You may not have any noticeable symptoms, but your gastroenterologist should regularly check for these deficiencies as part of ulcerative colitis treatment, King says. Over-the-counter supplements can help restore healthy levels. Making some changes to your diet will help, too.
Dairy products are rich sources for both calcium and vitamin D, but according to a study published in the journal Nutrients, many people with UC restrict dairy from their diets after their diagnosis thinking that dairy will trigger symptoms. If you’re sensitive to dairy, grab a glass of soy or rice milk that’s fortified with calcium and vitamin D instead. You can also increase your leafy green vegetables (cooked to minimize bowel irritation), which are rich in calcium.
4. Magnesium Can Affect Your Muscles and Mood
According to the Harvard School of Public Health, magnesium has a role in preventing bone loss because our bones contain more than half of the body’s magnesium reserves. However, since the majority of the mineral is absorbed in the ileum, the largest region of the small intestine, which is frequently impacted by the disease, deficiency is a typical problem for those with UC. According to the NIH, prolonged diarrhea in digestive problems is also linked to magnesium depletion. Muscle twitching, numbness, tingling, and mood swings are signs of a magnesium deficiency.
If you can stomach it, consume more foods high in magnesium, such as spinach, creamy peanut butter, and seafood like salmon or halibut. Oral supplements may also be necessary to correct this deficit. Greek yogurt is a great choice because dairy products are a great source of dietary magnesium. Nuts and dried fruits, which are frequently found to be high in magnesium, could not be as readily absorbed. Due to the possibility of diarrhea from too much magnesium, King advises speaking with a trained nutritionist or physician.
5. Potassium Helps Relieve Muscle Cramps
In UC patients, potassium may help to reduce inflammation. According to a 2017 study that appeared in Scientific Reports, people with active UC exhibited lower urine potassium levels than healthy controls. In addition, researchers discovered that elevated potassium levels decreased the activity of inflammatory cells in a subsequent laboratory investigation that focused on inflammatory cells typical of UC patients. Although more research is needed to understand potassium’s clinical applications, it is already well recognized that prednisone use, persistent UC-related vomiting, and diarrhea can cause potassium deficiencies.

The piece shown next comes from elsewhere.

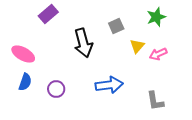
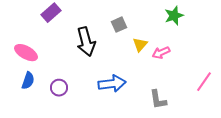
green star: (156, 17) -> (174, 16), moved

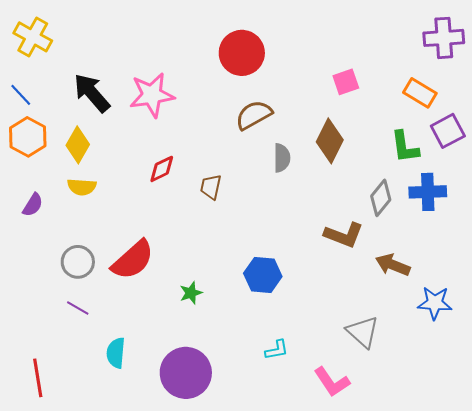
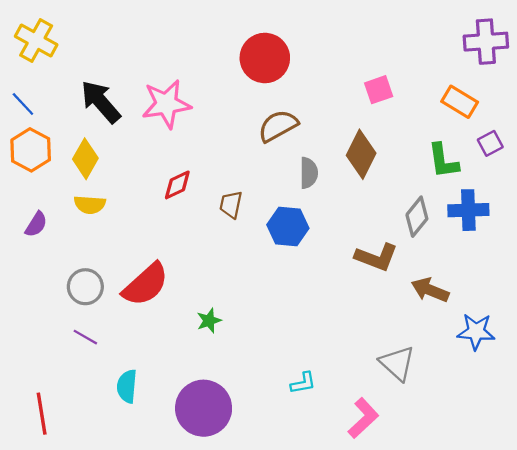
purple square: (448, 131) -> (490, 143), size x0.7
blue hexagon: (263, 275) -> (288, 227), moved
pink L-shape: (332, 382) -> (363, 418), turned -99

King says potassium deficiency comes into play with UC because the colon is the final place where potassium is absorbed in the body. “The colon actually reabsorbs potassium, and it goes through the bloodstream that way,” she says.
Muscle cramps, an erratic heartbeat, lightheadedness, and fainting are some signs of this deficiency. According to King, a potassium deficiency may typically be treated by eating a diet rich in foods that contain potassium, such as bananas, cooked leafy green vegetables, and potatoes. According to the Office of Dietary Supplements at the National Institutes of Health (NIH), taking too much potassium through an over-the-counter supplement could result in fatal heart rhythms. Before starting any supplements, discuss them with your doctor.